Entries taken from a collection
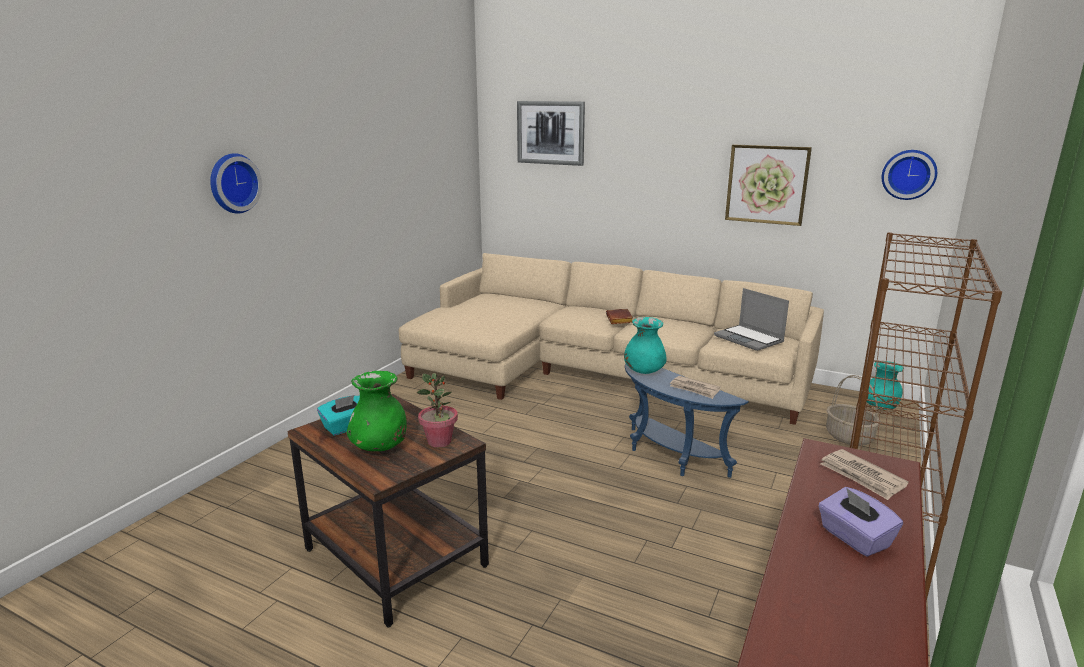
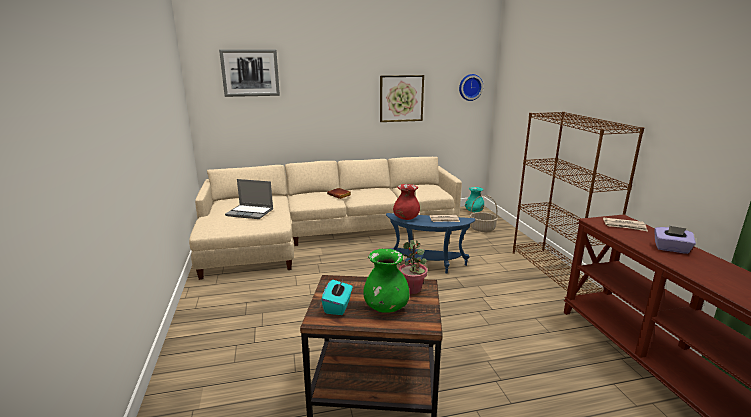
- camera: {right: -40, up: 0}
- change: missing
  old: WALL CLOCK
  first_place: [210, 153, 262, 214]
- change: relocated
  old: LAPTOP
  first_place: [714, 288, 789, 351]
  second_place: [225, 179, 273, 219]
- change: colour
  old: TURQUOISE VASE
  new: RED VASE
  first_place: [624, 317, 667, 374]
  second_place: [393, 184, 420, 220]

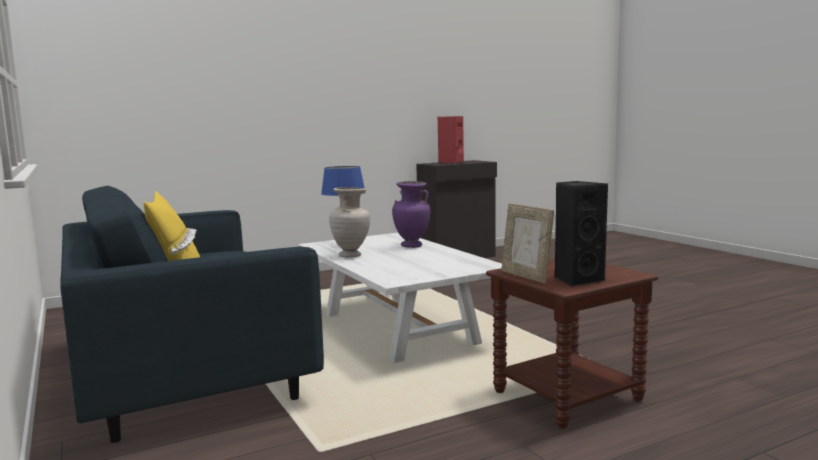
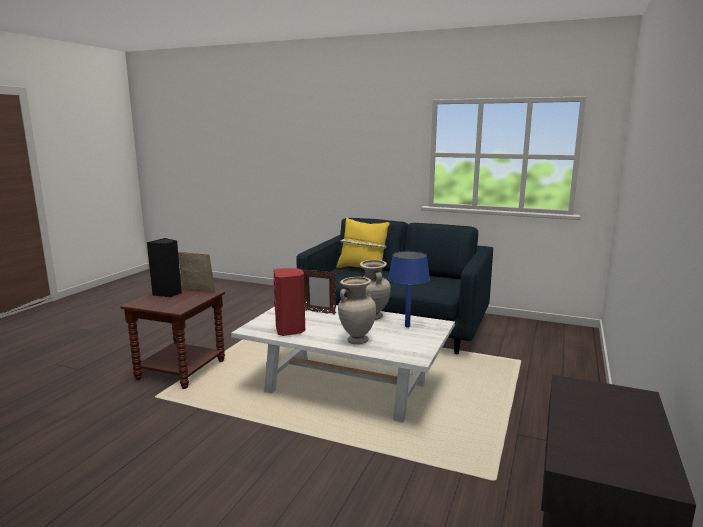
- camera: {right: 140, up: 5}
- change: appeared
  new: PICTURE FRAME
  second_place: [303, 269, 336, 314]
- change: relocated
  old: RED SPEAKER
  first_place: [438, 116, 464, 164]
  second_place: [273, 268, 305, 336]
- change: colour
  old: PURPLE VASE
  new: BEIGE VASE
  first_place: [392, 181, 430, 248]
  second_place: [338, 277, 376, 344]

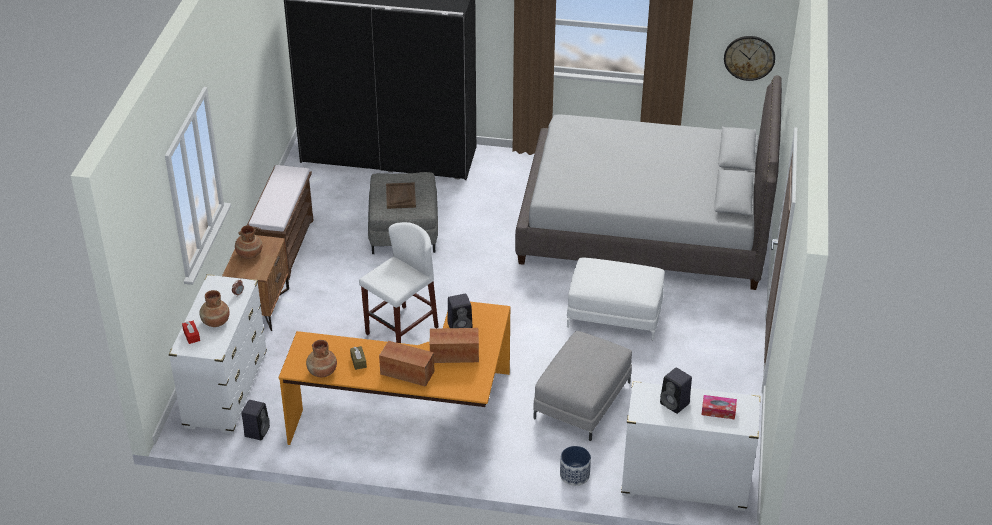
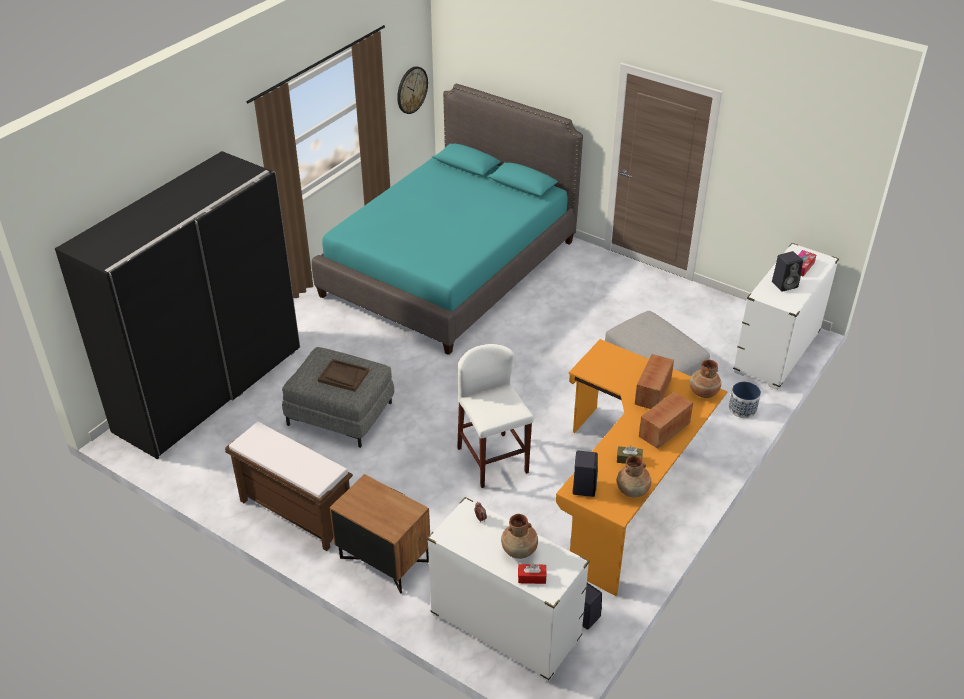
- camera: {right: -65, up: 0}
- change: missing
  old: WHITE OTTOMAN
  first_place: [567, 257, 665, 340]
- change: relocated
  old: BROWN VASE
  first_place: [235, 225, 262, 259]
  second_place: [690, 360, 721, 398]
- change: relocated
  old: BLACK SPEAKER
  first_place: [448, 294, 473, 328]
  second_place: [572, 451, 598, 497]
- change: colour
  old: GREY BED
  new: TURQUOISE BED
  first_place: [515, 75, 782, 290]
  second_place: [312, 84, 583, 355]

● **AIM OF THE EXERCISE**: Would you set down the records exactly, with no pictures included?

● **WRITTEN ANSWER**:
- camera: {right: -40, up: 0}
- change: missing
  old: WALL CLOCK
  first_place: [210, 153, 262, 214]
- change: relocated
  old: LAPTOP
  first_place: [714, 288, 789, 351]
  second_place: [225, 179, 273, 219]
- change: colour
  old: TURQUOISE VASE
  new: RED VASE
  first_place: [624, 317, 667, 374]
  second_place: [393, 184, 420, 220]

- camera: {right: 140, up: 5}
- change: appeared
  new: PICTURE FRAME
  second_place: [303, 269, 336, 314]
- change: relocated
  old: RED SPEAKER
  first_place: [438, 116, 464, 164]
  second_place: [273, 268, 305, 336]
- change: colour
  old: PURPLE VASE
  new: BEIGE VASE
  first_place: [392, 181, 430, 248]
  second_place: [338, 277, 376, 344]

- camera: {right: -65, up: 0}
- change: missing
  old: WHITE OTTOMAN
  first_place: [567, 257, 665, 340]
- change: relocated
  old: BROWN VASE
  first_place: [235, 225, 262, 259]
  second_place: [690, 360, 721, 398]
- change: relocated
  old: BLACK SPEAKER
  first_place: [448, 294, 473, 328]
  second_place: [572, 451, 598, 497]
- change: colour
  old: GREY BED
  new: TURQUOISE BED
  first_place: [515, 75, 782, 290]
  second_place: [312, 84, 583, 355]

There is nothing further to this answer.